_EXERCISE INPUTS:_
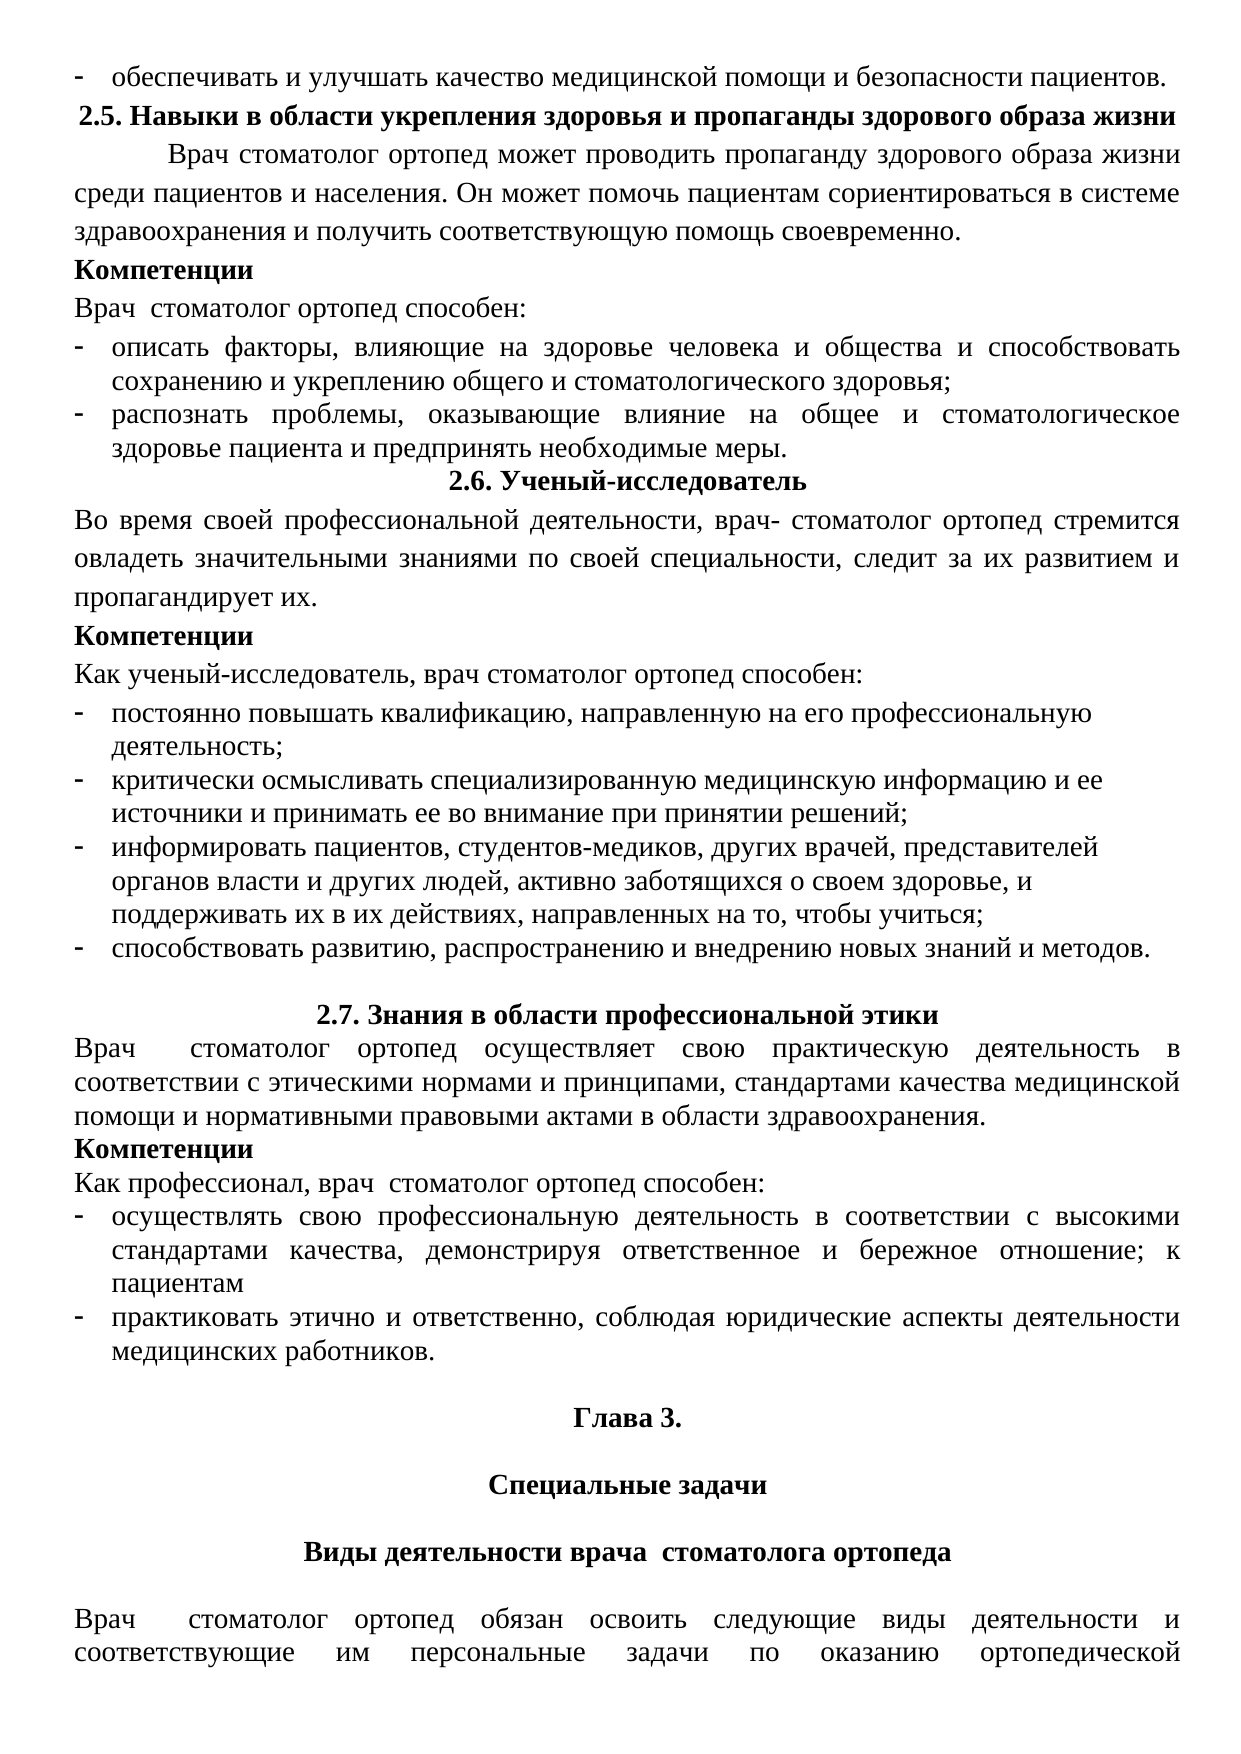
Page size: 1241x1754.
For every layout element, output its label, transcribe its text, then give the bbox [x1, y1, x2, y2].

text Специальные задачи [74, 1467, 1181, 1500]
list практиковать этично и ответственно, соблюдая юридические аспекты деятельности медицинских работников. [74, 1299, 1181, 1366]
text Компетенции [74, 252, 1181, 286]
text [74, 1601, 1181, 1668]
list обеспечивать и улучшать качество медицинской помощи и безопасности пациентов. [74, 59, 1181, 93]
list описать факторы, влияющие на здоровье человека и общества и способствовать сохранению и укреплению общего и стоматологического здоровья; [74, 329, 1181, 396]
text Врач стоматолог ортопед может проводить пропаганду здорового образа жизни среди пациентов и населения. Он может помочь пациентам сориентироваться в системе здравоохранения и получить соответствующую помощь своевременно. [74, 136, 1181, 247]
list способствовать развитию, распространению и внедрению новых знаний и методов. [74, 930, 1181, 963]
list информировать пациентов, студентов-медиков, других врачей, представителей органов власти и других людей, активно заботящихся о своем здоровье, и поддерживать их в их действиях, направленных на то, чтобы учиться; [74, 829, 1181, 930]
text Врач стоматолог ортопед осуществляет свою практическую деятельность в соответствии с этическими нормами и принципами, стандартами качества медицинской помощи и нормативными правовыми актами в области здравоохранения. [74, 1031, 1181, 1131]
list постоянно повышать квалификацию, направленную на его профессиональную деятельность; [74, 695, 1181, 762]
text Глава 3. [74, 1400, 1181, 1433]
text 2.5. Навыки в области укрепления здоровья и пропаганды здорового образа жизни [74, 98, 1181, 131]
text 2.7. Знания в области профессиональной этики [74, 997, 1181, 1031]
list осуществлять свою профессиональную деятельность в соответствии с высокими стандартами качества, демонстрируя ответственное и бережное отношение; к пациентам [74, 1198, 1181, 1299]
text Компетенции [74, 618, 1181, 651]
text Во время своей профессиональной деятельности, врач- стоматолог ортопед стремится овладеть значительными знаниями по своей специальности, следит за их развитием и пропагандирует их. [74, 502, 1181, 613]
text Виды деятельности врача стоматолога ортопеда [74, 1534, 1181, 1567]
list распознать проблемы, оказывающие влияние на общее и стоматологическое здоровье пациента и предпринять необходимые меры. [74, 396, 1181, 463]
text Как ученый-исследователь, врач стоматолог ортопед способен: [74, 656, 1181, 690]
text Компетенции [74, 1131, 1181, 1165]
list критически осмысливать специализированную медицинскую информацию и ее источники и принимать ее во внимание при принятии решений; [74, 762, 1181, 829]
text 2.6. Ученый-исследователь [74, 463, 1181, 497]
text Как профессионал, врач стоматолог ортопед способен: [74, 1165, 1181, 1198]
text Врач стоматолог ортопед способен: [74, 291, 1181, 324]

...

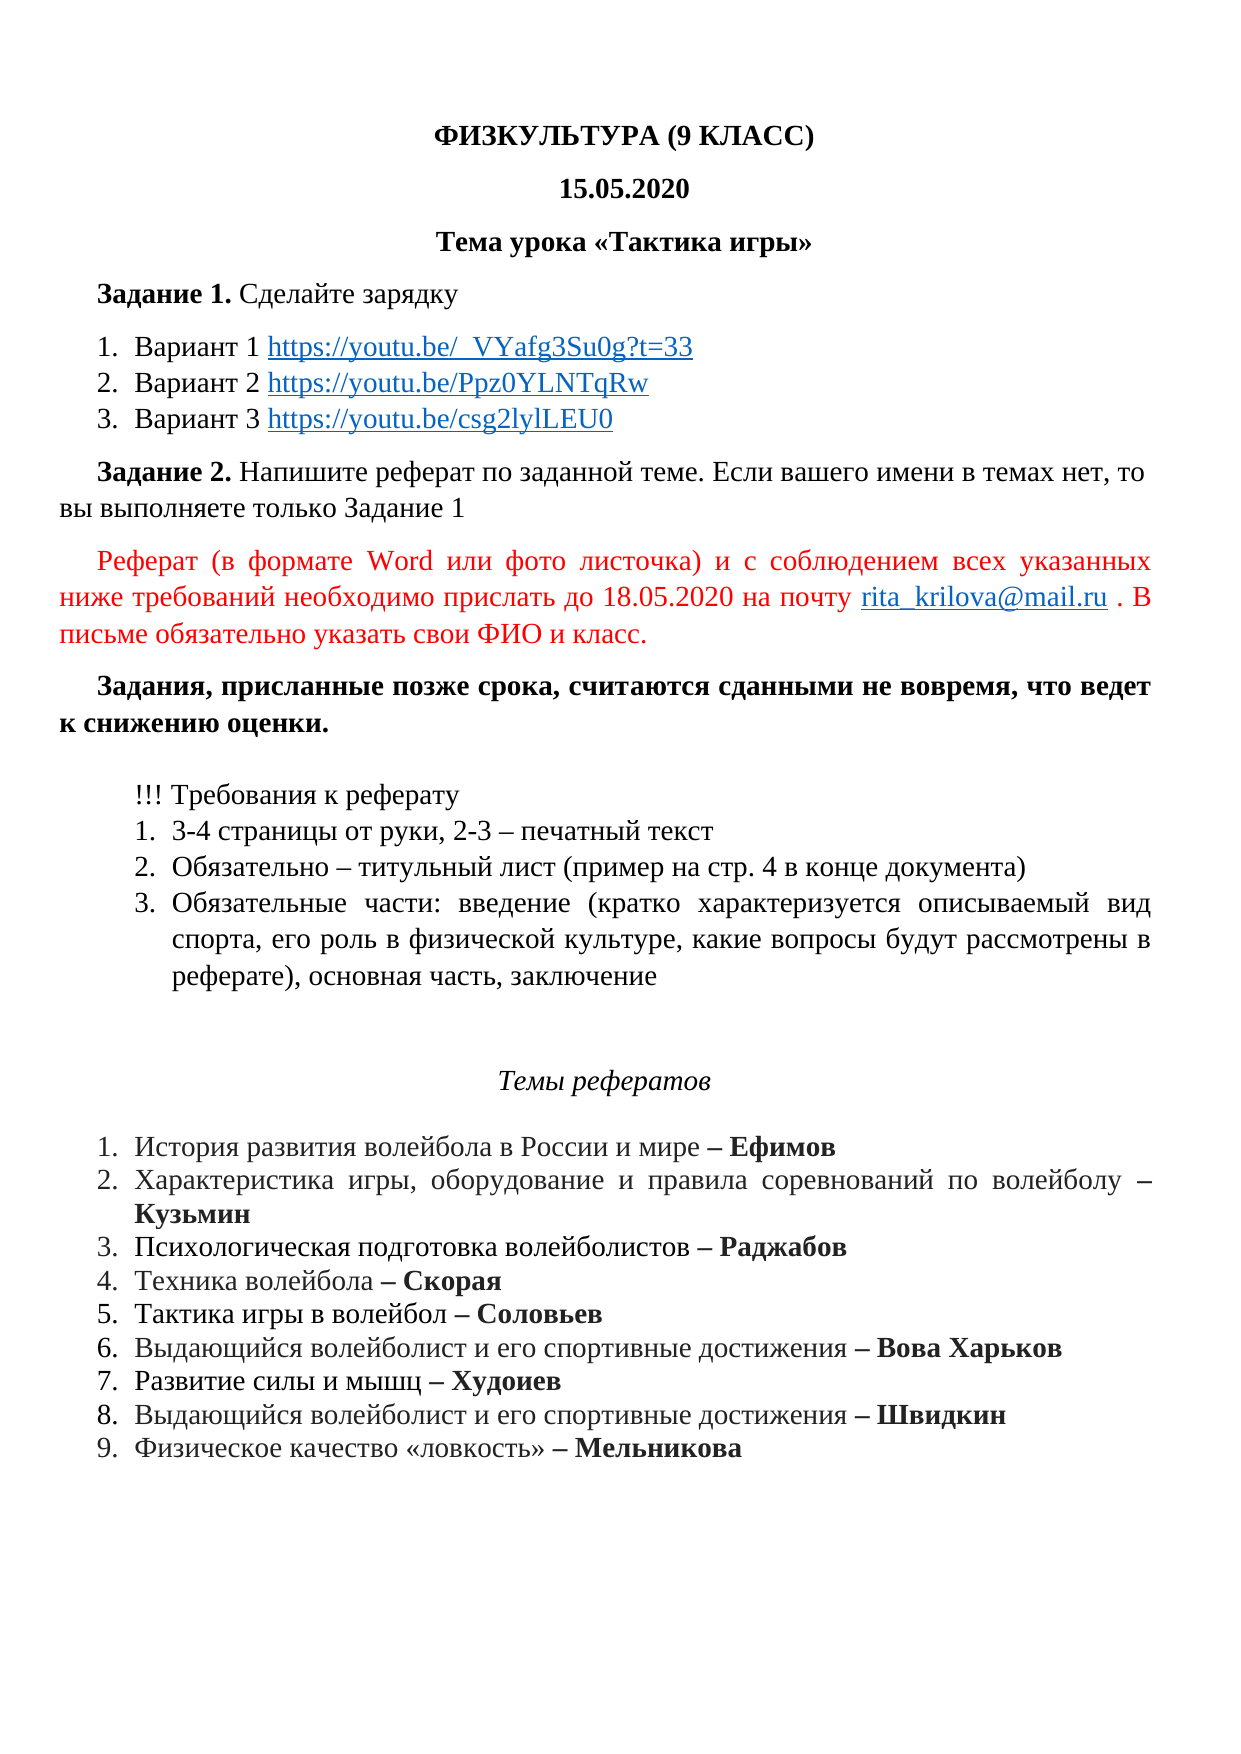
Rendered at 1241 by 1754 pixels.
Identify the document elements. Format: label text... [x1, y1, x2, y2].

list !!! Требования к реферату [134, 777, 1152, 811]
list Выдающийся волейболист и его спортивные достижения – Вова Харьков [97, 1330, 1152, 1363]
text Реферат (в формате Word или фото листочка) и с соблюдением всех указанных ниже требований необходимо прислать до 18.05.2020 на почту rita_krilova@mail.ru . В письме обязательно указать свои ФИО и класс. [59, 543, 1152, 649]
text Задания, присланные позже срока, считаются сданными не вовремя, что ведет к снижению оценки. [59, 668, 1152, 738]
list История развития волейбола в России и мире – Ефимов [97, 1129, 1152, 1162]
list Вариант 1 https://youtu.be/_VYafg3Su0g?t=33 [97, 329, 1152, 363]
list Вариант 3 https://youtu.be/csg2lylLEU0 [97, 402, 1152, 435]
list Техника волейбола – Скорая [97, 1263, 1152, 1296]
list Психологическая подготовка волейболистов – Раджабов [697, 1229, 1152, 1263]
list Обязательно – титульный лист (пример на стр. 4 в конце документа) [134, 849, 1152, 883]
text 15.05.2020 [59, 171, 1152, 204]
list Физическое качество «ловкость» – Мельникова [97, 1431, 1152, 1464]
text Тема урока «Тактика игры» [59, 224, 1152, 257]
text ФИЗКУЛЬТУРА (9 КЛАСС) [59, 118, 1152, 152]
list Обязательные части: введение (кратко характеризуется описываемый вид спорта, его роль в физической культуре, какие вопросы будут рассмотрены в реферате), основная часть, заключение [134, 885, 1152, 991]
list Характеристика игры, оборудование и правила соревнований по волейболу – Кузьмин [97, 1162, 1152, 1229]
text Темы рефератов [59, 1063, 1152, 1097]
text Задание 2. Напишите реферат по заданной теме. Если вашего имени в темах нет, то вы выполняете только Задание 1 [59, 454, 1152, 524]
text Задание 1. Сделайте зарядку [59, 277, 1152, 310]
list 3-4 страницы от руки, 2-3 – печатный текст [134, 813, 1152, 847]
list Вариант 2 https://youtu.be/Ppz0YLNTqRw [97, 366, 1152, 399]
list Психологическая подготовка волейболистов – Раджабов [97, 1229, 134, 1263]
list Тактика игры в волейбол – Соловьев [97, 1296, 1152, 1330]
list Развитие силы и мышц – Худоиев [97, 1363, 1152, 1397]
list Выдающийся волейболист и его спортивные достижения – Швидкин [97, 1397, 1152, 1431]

_WORK TO BE COMPLETED:_ Copy each line of the listing that contains "стандартами".

_SOLUTION TO THIS TASK:_
text Врач стоматолог ортопед осуществляет свою практическую деятельность в соответствии с этическими нормами и принципами, стандартами качества медицинской помощи и нормативными правовыми актами в области здравоохранения. [74, 1031, 1181, 1131]
list осуществлять свою профессиональную деятельность в соответствии с высокими стандартами качества, демонстрируя ответственное и бережное отношение; к пациентам [74, 1198, 1181, 1299]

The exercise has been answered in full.